Akari and Joe both realize that the things we think of as defining characteristics of our lives—family, friends, preferences, and personalities—are actually secondary. Life can, and will, continue without them. So what is it that makes us us? It’s the longing. When Joe remembers his daughter from another life, it’s a “fresh ache” even though he believes she was never real to begin with. Akari’s memories of her past life are similarly hazy, but she still recalls feeling “disappointed and sad and depressed at having to leave the people I loved.” The driving force in life is that “fresh ache” that love brings, and the desire to recapture it no matter what.
However, both books conclude that it can’t be recaptured, at least not entirely.
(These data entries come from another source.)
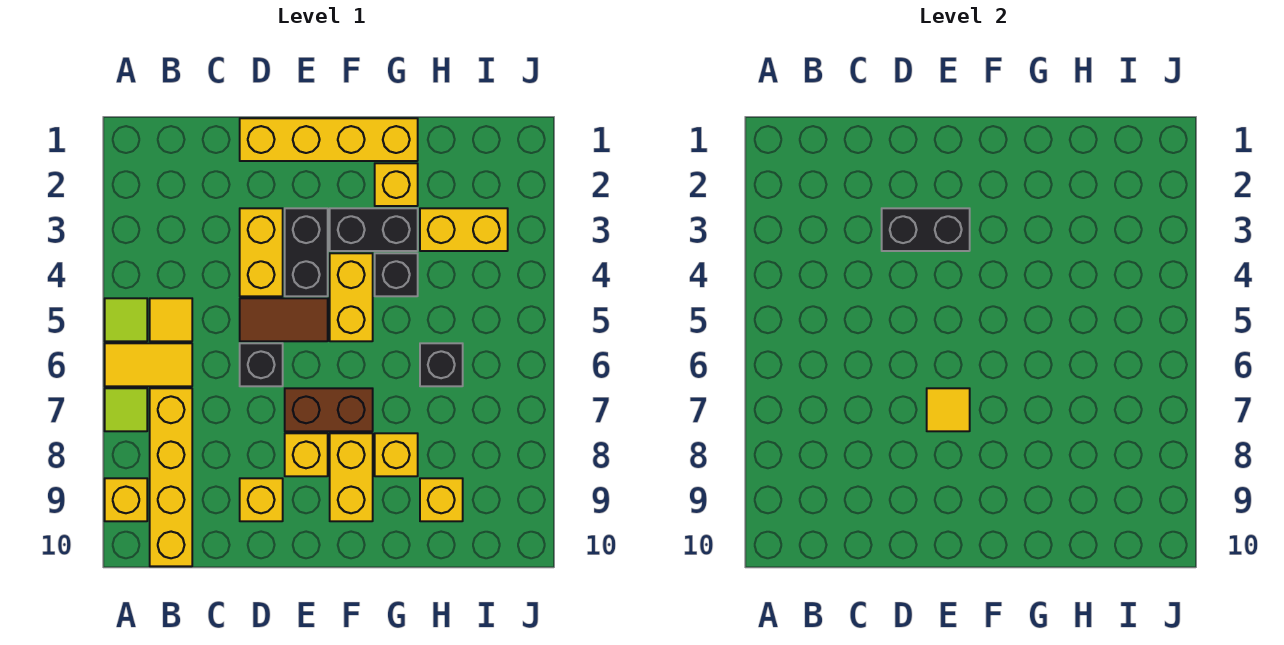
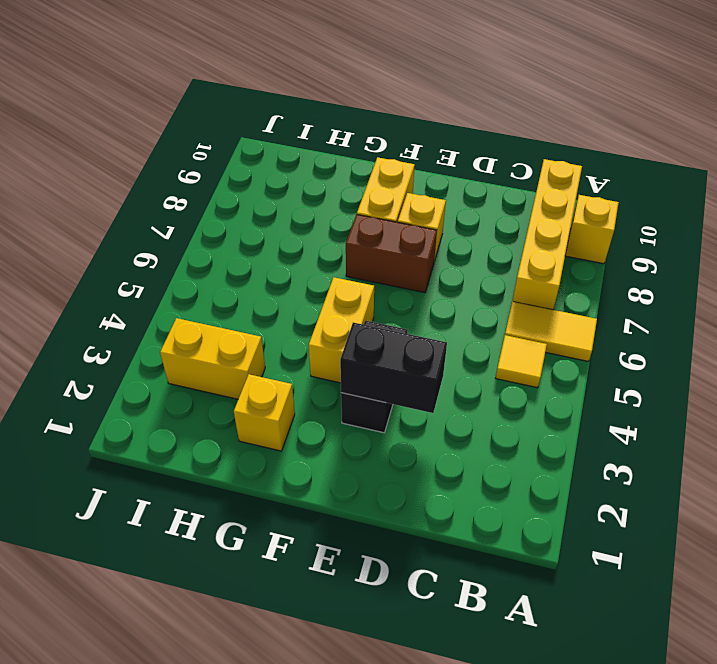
none -> lime tile A5 level 1
none -> lime tile A7 level 1
none -> yellow brick D1:G1 level 1

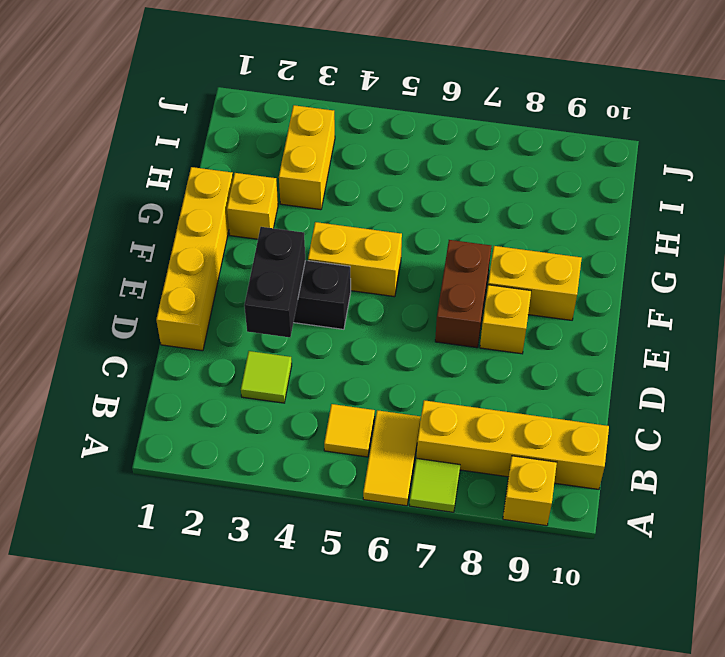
lime tile C3 level 1 -> lime tile A5 level 1
none -> yellow brick D3:D4 level 1
none -> brown tile D5:E5 level 1
none -> black brick D6 level 1

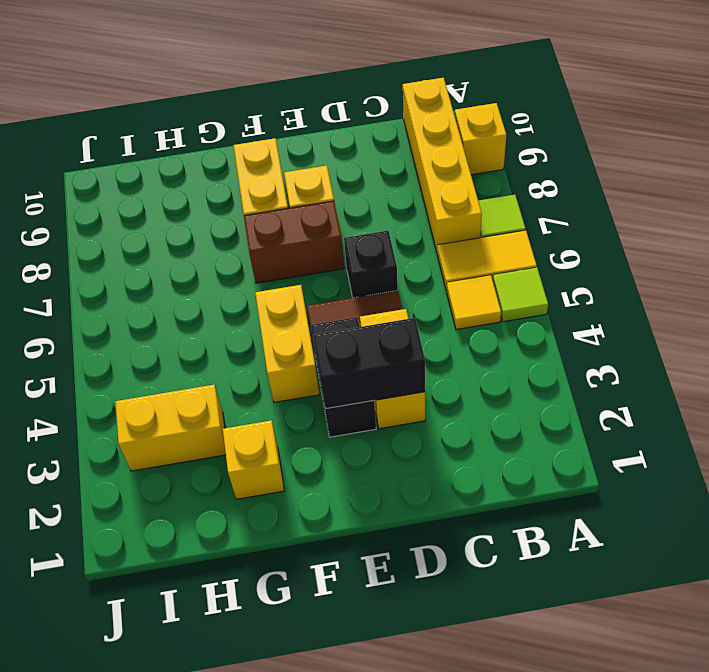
none -> yellow brick D1:G1 level 1
none -> yellow brick D9 level 1
none -> black brick F3:G3 level 1

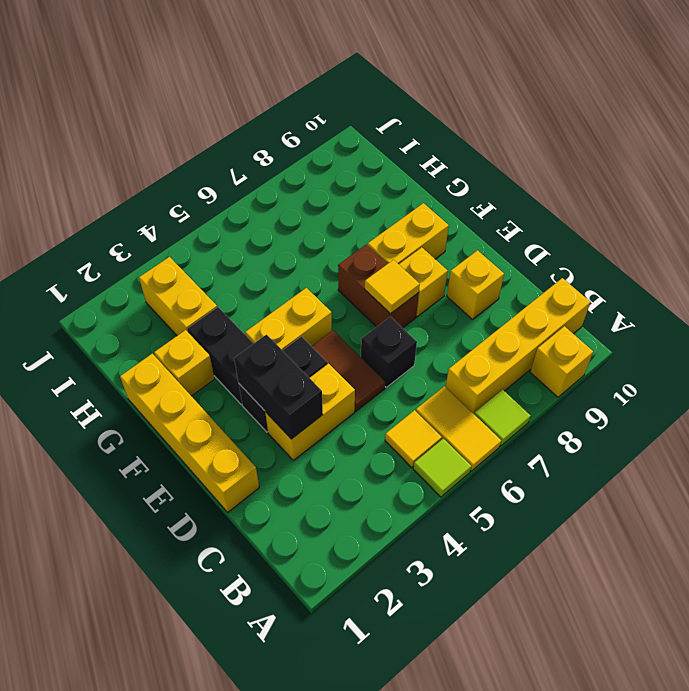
none -> black brick G4 level 1
none -> yellow brick G8 level 1
none -> black brick H6 level 1

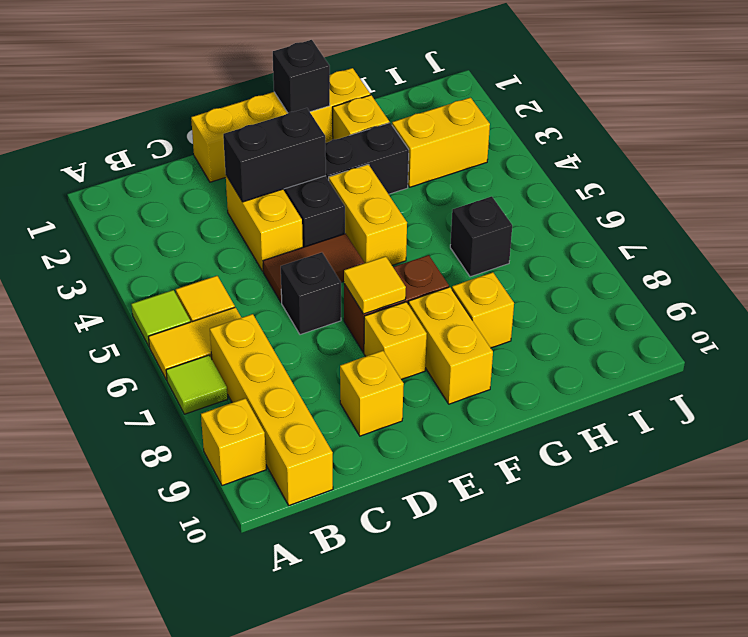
black brick F1 level 2 -> black brick G4 level 1
none -> yellow brick H9 level 1

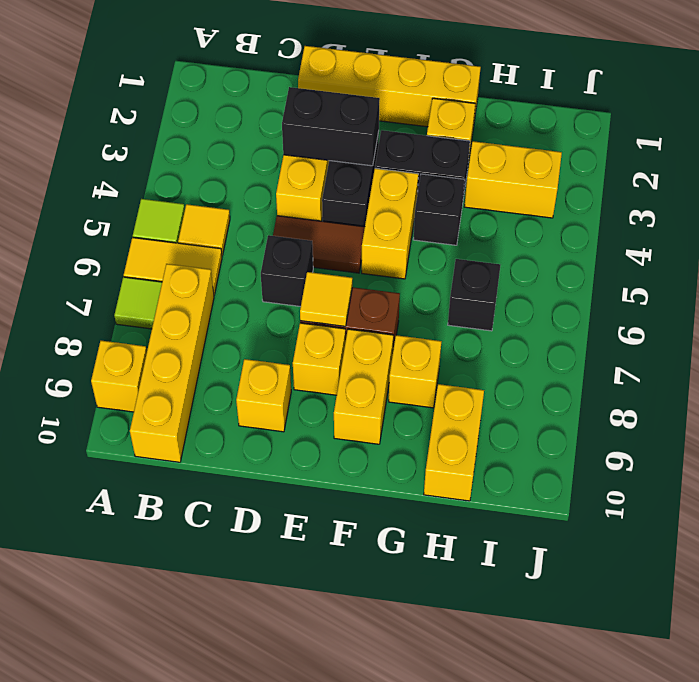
yellow brick H9:H10 level 1 -> yellow brick H9 level 1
Joe and Missouri are able to reunite and create a family with Joe’s niece and nephew, but only after the portal to the past has been closed, wiping Joe’s other spouses and children from existence. Kazu and Akari find the ending to the story that was haunting her, but her biological mother still mourns her death. These endings aren’t miserable by any means, but they are melancholy, suggesting that the true marker of individuality is coming to grips with our fluidity of character and vulnerability to loss.
The holiday season is upon us–thanks for spending a small part of it with Hey, Kid! We'll be back in December.